| Prompt |
Reproduce the source text of the listing below word for word, leaving out the picture.

| Provided material |
================================

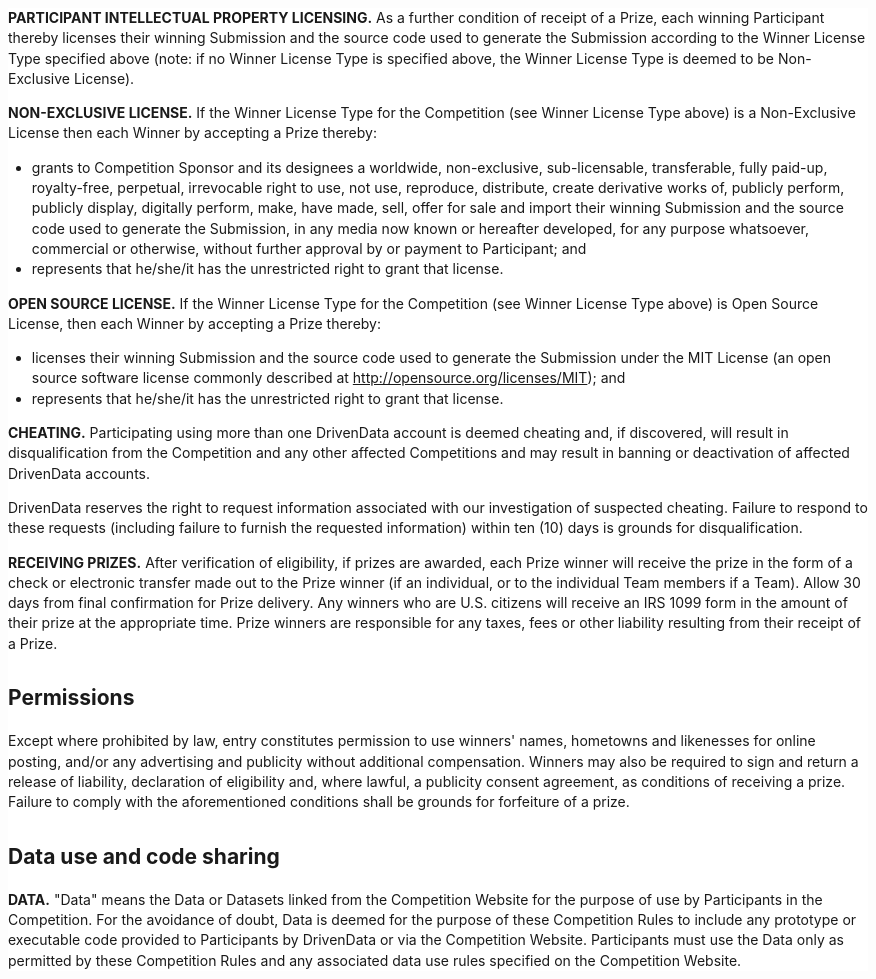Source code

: **PARTICIPANT INTELLECTUAL PROPERTY LICENSING.** As a further condition of receipt of a Prize, each winning Participant thereby licenses their winning Submission and the source code used to generate the Submission according to the Winner License Type specified above (note: if no Winner License Type is specified above, the Winner License Type is deemed to be Non-Exclusive License).

**NON-EXCLUSIVE LICENSE.** If the Winner License Type for the Competition (see Winner License Type above) is a Non-Exclusive License then each Winner by accepting a Prize thereby:

- grants to Competition Sponsor and its designees a worldwide, non-exclusive, sub-licensable, transferable, fully paid-up, royalty-free, perpetual, irrevocable right to use, not use, reproduce, distribute, create derivative works of, publicly perform, publicly display, digitally perform, make, have made, sell, offer for sale and import their winning Submission and the source code used to generate the Submission, in any media now known or hereafter developed, for any purpose whatsoever, commercial or otherwise, without further approval by or payment to Participant; and
- represents that he/she/it has the unrestricted right to grant that license.

**OPEN SOURCE LICENSE.** If the Winner License Type for the Competition (see Winner License Type above) is Open Source License, then each Winner by accepting a Prize thereby:

- licenses their winning Submission and the source code used to generate the Submission under the MIT License (an open source software license commonly described at http://opensource.org/licenses/MIT); and
- represents that he/she/it has the unrestricted right to grant that license.

**CHEATING.** Participating using more than one DrivenData account is deemed cheating and, if discovered, will result in disqualification from the Competition and any other affected Competitions and may result in banning or deactivation of affected DrivenData accounts.

DrivenData reserves the right to request information associated with our investigation of suspected cheating. Failure to respond to these requests (including failure to furnish the requested information) within ten (10) days is grounds for disqualification.

**RECEIVING PRIZES.** After verification of eligibility, if prizes are awarded, each Prize winner will receive the prize in the form of a check or electronic transfer made out to the Prize winner (if an individual, or to the individual Team members if a Team). Allow 30 days from final confirmation for Prize delivery. Any winners who are U.S. citizens will receive an IRS 1099 form in the amount of their prize at the appropriate time. Prize winners are responsible for any taxes, fees or other liability resulting from their receipt of a Prize.

## Permissions

Except where prohibited by law, entry constitutes permission to use winners' names, hometowns and likenesses for online posting, and/or any advertising and publicity without additional compensation. Winners may also be required to sign and return a release of liability, declaration of eligibility and, where lawful, a publicity consent agreement, as conditions of receiving a prize. Failure to comply with the aforementioned conditions shall be grounds for forfeiture of a prize.

## Data use and code sharing

**DATA.** "Data" means the Data or Datasets linked from the Competition Website for the purpose of use by Participants in the Competition. For the avoidance of doubt, Data is deemed for the purpose of these Competition Rules to include any prototype or executable code provided to Participants by DrivenData or via the Competition Website. Participants must use the Data only as permitted by these Competition Rules and any associated data use rules specified on the Competition Website.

================================

| Answer box |
Source code

: **PARTICIPANT INTELLECTUAL PROPERTY LICENSING.** As a further condition of receipt of a Prize, each winning Participant thereby licenses their winning Submission and the source code used to generate the Submission according to the Winner License Type specified above (note: if no Winner License Type is specified above, the Winner License Type is deemed to be Non-Exclusive License).

**NON-EXCLUSIVE LICENSE.** If the Winner License Type for the Competition (see Winner License Type above) is a Non-Exclusive License then each Winner by accepting a Prize thereby:

- grants to Competition Sponsor and its designees a worldwide, non-exclusive, sub-licensable, transferable, fully paid-up, royalty-free, perpetual, irrevocable right to use, not use, reproduce, distribute, create derivative works of, publicly perform, publicly display, digitally perform, make, have made, sell, offer for sale and import their winning Submission and the source code used to generate the Submission, in any media now known or hereafter developed, for any purpose whatsoever, commercial or otherwise, without further approval by or payment to Participant; and
- represents that he/she/it has the unrestricted right to grant that license.

**OPEN SOURCE LICENSE.** If the Winner License Type for the Competition (see Winner License Type above) is Open Source License, then each Winner by accepting a Prize thereby:

- licenses their winning Submission and the source code used to generate the Submission under the MIT License (an open source software license commonly described at http://opensource.org/licenses/MIT); and
- represents that he/she/it has the unrestricted right to grant that license.

**CHEATING.** Participating using more than one DrivenData account is deemed cheating and, if discovered, will result in disqualification from the Competition and any other affected Competitions and may result in banning or deactivation of affected DrivenData accounts.

DrivenData reserves the right to request information associated with our investigation of suspected cheating. Failure to respond to these requests (including failure to furnish the requested information) within ten (10) days is grounds for disqualification.

**RECEIVING PRIZES.** After verification of eligibility, if prizes are awarded, each Prize winner will receive the prize in the form of a check or electronic transfer made out to the Prize winner (if an individual, or to the individual Team members if a Team). Allow 30 days from final confirmation for Prize delivery. Any winners who are U.S. citizens will receive an IRS 1099 form in the amount of their prize at the appropriate time. Prize winners are responsible for any taxes, fees or other liability resulting from their receipt of a Prize.

## Permissions

Except where prohibited by law, entry constitutes permission to use winners' names, hometowns and likenesses for online posting, and/or any advertising and publicity without additional compensation. Winners may also be required to sign and return a release of liability, declaration of eligibility and, where lawful, a publicity consent agreement, as conditions of receiving a prize. Failure to comply with the aforementioned conditions shall be grounds for forfeiture of a prize.

## Data use and code sharing

**DATA.** "Data" means the Data or Datasets linked from the Competition Website for the purpose of use by Participants in the Competition. For the avoidance of doubt, Data is deemed for the purpose of these Competition Rules to include any prototype or executable code provided to Participants by DrivenData or via the Competition Website. Participants must use the Data only as permitted by these Competition Rules and any associated data use rules specified on the Competition Website.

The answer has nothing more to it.